Benalla, une "affaire d'été"
Face à Rochebin et Crespo-Mara, Macron a donc fait du Macron. Benalla ? Pas une affaire d'État, bien sûr, mais "une affaire d'été" : la question la plus virulente des intervieweurs fut de Rochebin, pour lui demander s'il n'avait pas "protégé trop longtemps" Benalla. Alors même que de nombreuses complicités dans l'appareil d'État, et bien des mensonges du pouvoir, ont ponctué les affaires Benalla. La parole des citoyens ? Elle vaut moins que celle d'un élu, affirme Macron avant d'expliquer que c'est pareil pour la parole scientifique à propos de l'épidémie – les intervieweurs ne lui rappellent pas que lui-même s'était érigé en épidémiologiste au printemps 2021.

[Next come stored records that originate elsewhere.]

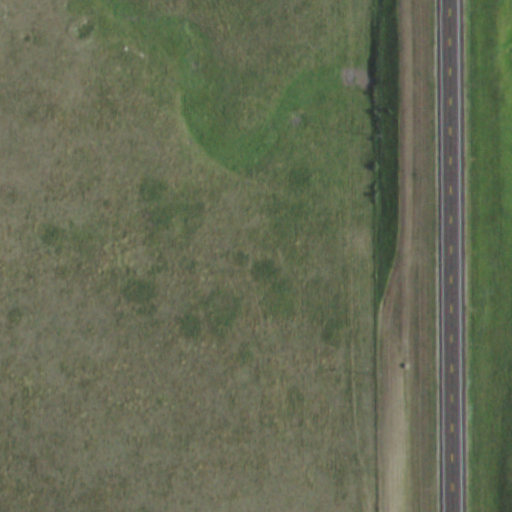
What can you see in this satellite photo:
road: (451, 256)
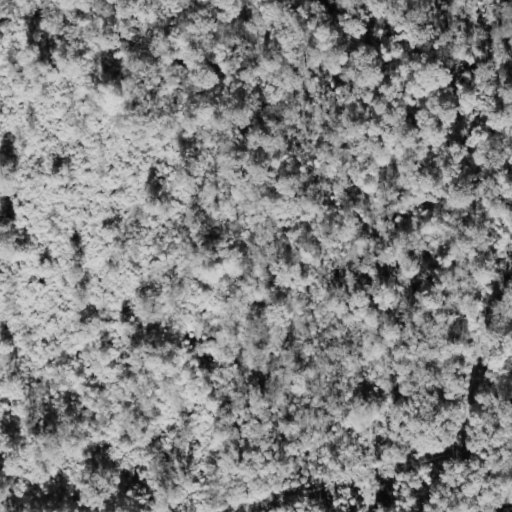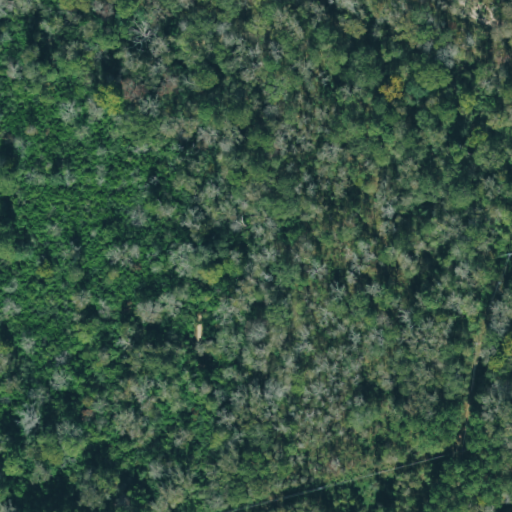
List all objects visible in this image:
road: (431, 34)
road: (268, 42)
road: (40, 96)
road: (463, 99)
park: (256, 256)
road: (495, 272)
road: (189, 276)
road: (470, 404)
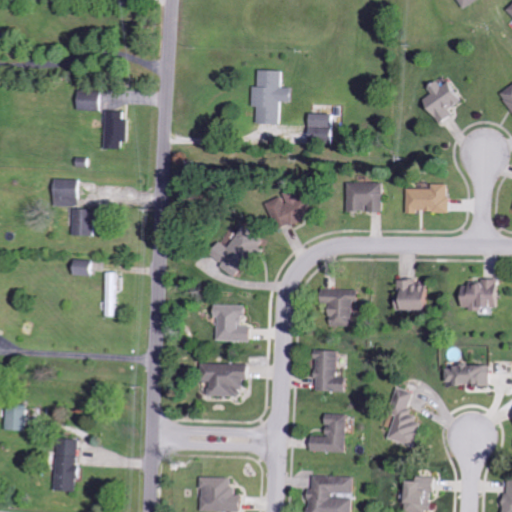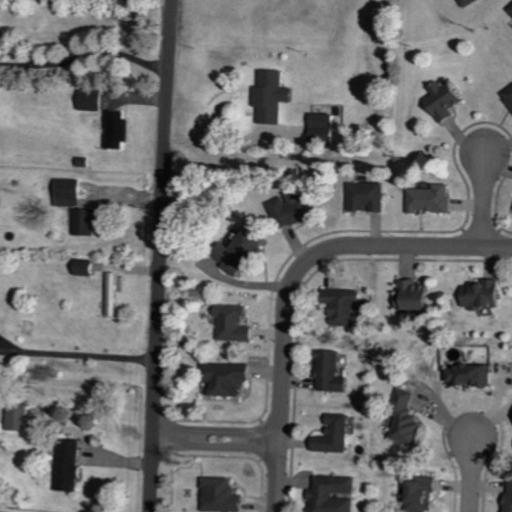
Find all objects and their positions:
building: (473, 2)
building: (510, 92)
building: (276, 96)
building: (94, 100)
building: (449, 100)
building: (328, 126)
building: (120, 129)
building: (72, 192)
building: (372, 197)
building: (435, 198)
road: (485, 202)
building: (295, 208)
building: (89, 221)
building: (246, 251)
road: (162, 255)
road: (315, 259)
building: (89, 267)
building: (116, 294)
building: (485, 294)
building: (420, 295)
building: (346, 305)
building: (238, 324)
building: (334, 372)
building: (475, 374)
building: (232, 378)
building: (407, 395)
building: (22, 418)
building: (411, 429)
road: (217, 433)
building: (338, 435)
road: (217, 446)
building: (73, 465)
road: (472, 472)
road: (279, 480)
building: (336, 494)
building: (426, 494)
building: (225, 495)
building: (510, 503)
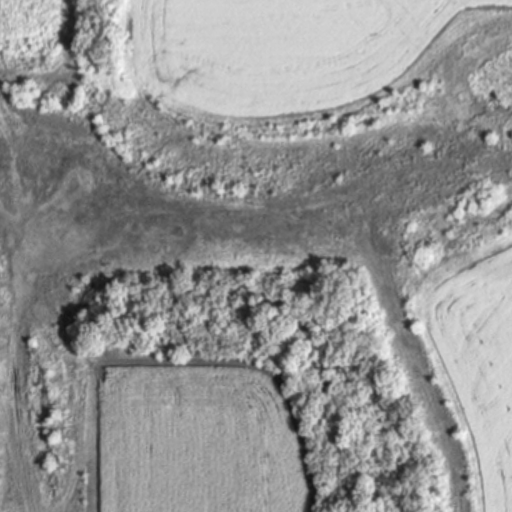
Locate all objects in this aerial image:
crop: (255, 256)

Quant à l'éducation, tout-va-bien ! "On a eu des résultats" sur les classes dédoublées en primaire, affirme-t-il avec beaucoup plus d'enthousiasme que les analyses (certes positives) issues des évaluations internes de l'Éducation nationale. Pas de contradiction côté journalistes. La scolarité obligatoire en maternelle ? Une réussite, dit-il, "10 à 15 %" des enfants n'y allaient pas. C'est faux : 97,5 % des enfants de 3 ans étaient scolarisés avant sa réforme. Pas de contradiction côté journalistes. À 22 h 12, Macron explique à propos de sa réforme des retraites, le ton lourd, que Rochebin et Crespo-Mara (ou lui) font des métiers infiniment moins durs que, par exemple, un "conducteur poids lourds" ou une "auxiliaire de vie", menés à porter de lourdes charges. Aucun des deux journalistes ne lui rappelle qu'il a lui-même détricoté une bonne partie des éléments permettant de prendre en compte la pénibilité dans la réforme des retraites de 2014 – y compris la "manutention manuelle de charges", pour reprendre l'exemple donné.

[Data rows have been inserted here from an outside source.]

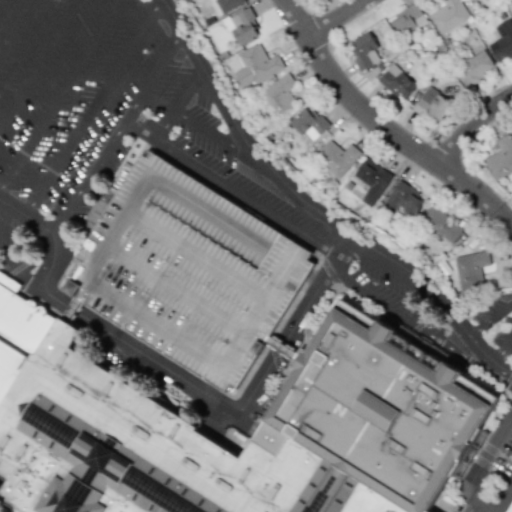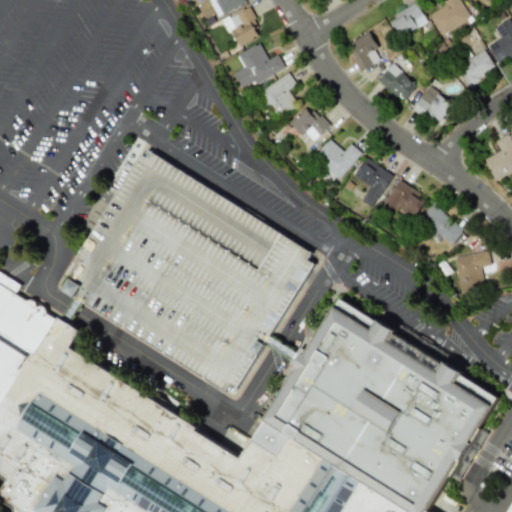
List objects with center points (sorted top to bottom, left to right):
building: (224, 5)
building: (225, 5)
building: (448, 15)
building: (449, 15)
road: (334, 19)
building: (406, 19)
building: (406, 20)
building: (241, 26)
building: (242, 27)
road: (17, 28)
building: (502, 41)
building: (502, 42)
building: (363, 50)
building: (364, 51)
road: (38, 60)
building: (255, 65)
building: (256, 66)
building: (473, 67)
building: (474, 67)
building: (397, 82)
building: (397, 83)
road: (60, 94)
building: (279, 94)
building: (279, 94)
parking lot: (88, 98)
building: (431, 105)
building: (431, 105)
road: (178, 106)
road: (90, 111)
building: (307, 123)
building: (308, 123)
road: (469, 128)
road: (381, 131)
road: (115, 138)
road: (222, 140)
building: (335, 157)
building: (335, 158)
building: (500, 158)
building: (500, 158)
building: (371, 180)
building: (372, 180)
road: (231, 189)
building: (402, 199)
building: (403, 199)
road: (310, 208)
building: (440, 223)
road: (12, 224)
building: (441, 224)
building: (151, 227)
building: (470, 270)
building: (470, 270)
parking garage: (189, 281)
building: (189, 281)
road: (490, 321)
road: (419, 331)
road: (503, 350)
road: (176, 377)
building: (231, 428)
road: (473, 476)
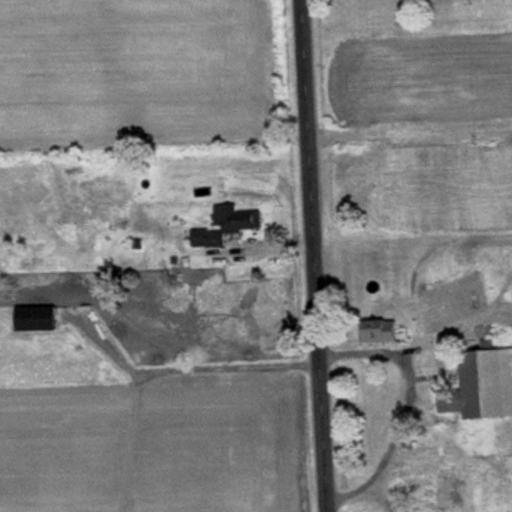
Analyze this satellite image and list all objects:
building: (115, 203)
building: (226, 228)
road: (307, 256)
building: (88, 273)
building: (38, 321)
building: (383, 332)
building: (483, 385)
building: (427, 481)
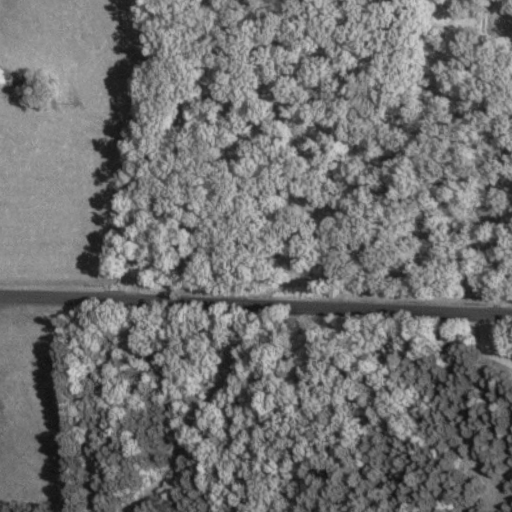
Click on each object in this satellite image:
road: (148, 148)
road: (256, 302)
road: (490, 339)
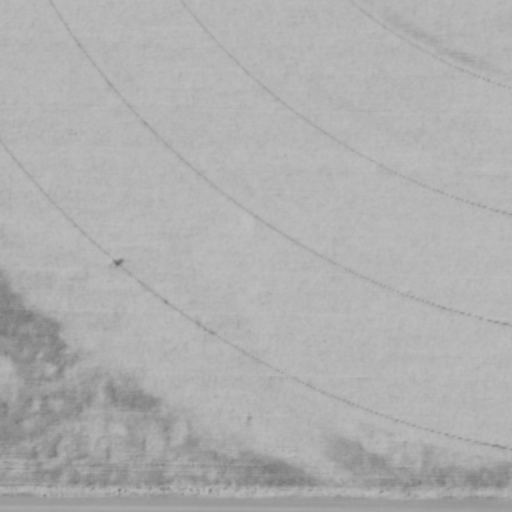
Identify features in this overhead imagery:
road: (256, 506)
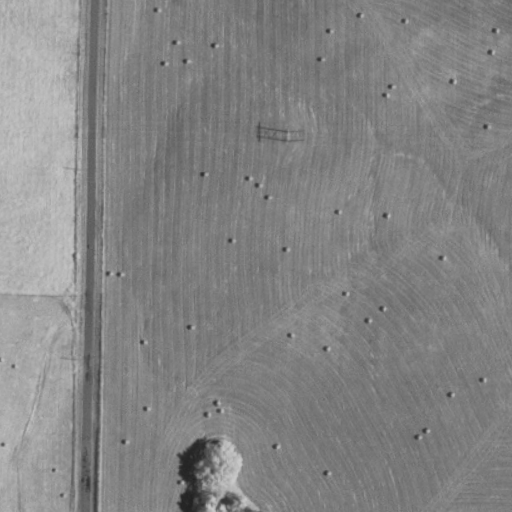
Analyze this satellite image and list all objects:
road: (85, 256)
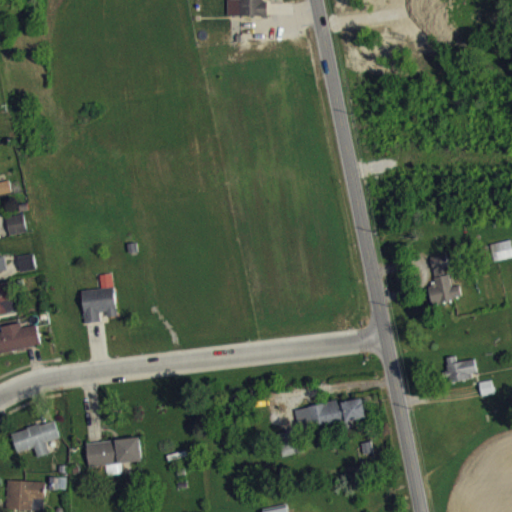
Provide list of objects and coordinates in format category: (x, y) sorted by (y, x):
building: (252, 12)
building: (5, 197)
building: (17, 234)
road: (368, 255)
building: (502, 260)
building: (27, 273)
building: (3, 274)
building: (443, 292)
building: (7, 308)
building: (100, 315)
building: (19, 347)
road: (190, 357)
building: (461, 379)
building: (338, 422)
building: (37, 448)
building: (289, 453)
building: (116, 462)
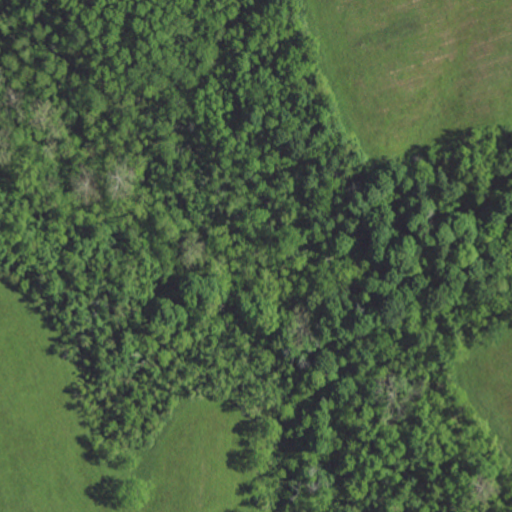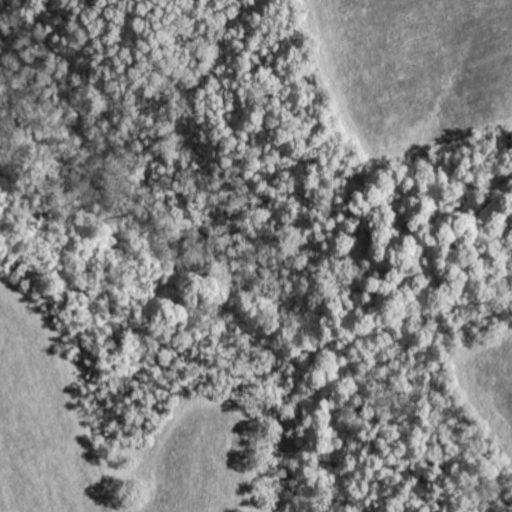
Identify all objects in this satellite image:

Quinze minutes plus tard, l'autosatisfaction règne toujours lorsqu'il est question des violences faites aux femmes : "On a formé des policiers et des gendarmes", se félicite-t-il comme si tout était désormais réglé grâce à lui – en face, les journalistes restent silencieux malgré les nombreux témoignages attestant du contraire, par exemple à Montpellier il y a quelques semaines. Ce n'est pas tout. Macron se félicite de la multiplication des contrôles de toutes sortes touchant les associations et lieux de culte musulmans ? En face, pas un mot de la récente protestation officielle du Conseil français du culte musulman. Macron remercie les maires pour leurs investissements dans des caméras de surveillance ? Pas un mot du jugement sévère de la Cour des comptes quant à leur efficacité. De quoi faire regretter l'interview d'Edwy Plenel et de Jean-Jacques Bourdin : le début du mandat est décidément bien loin.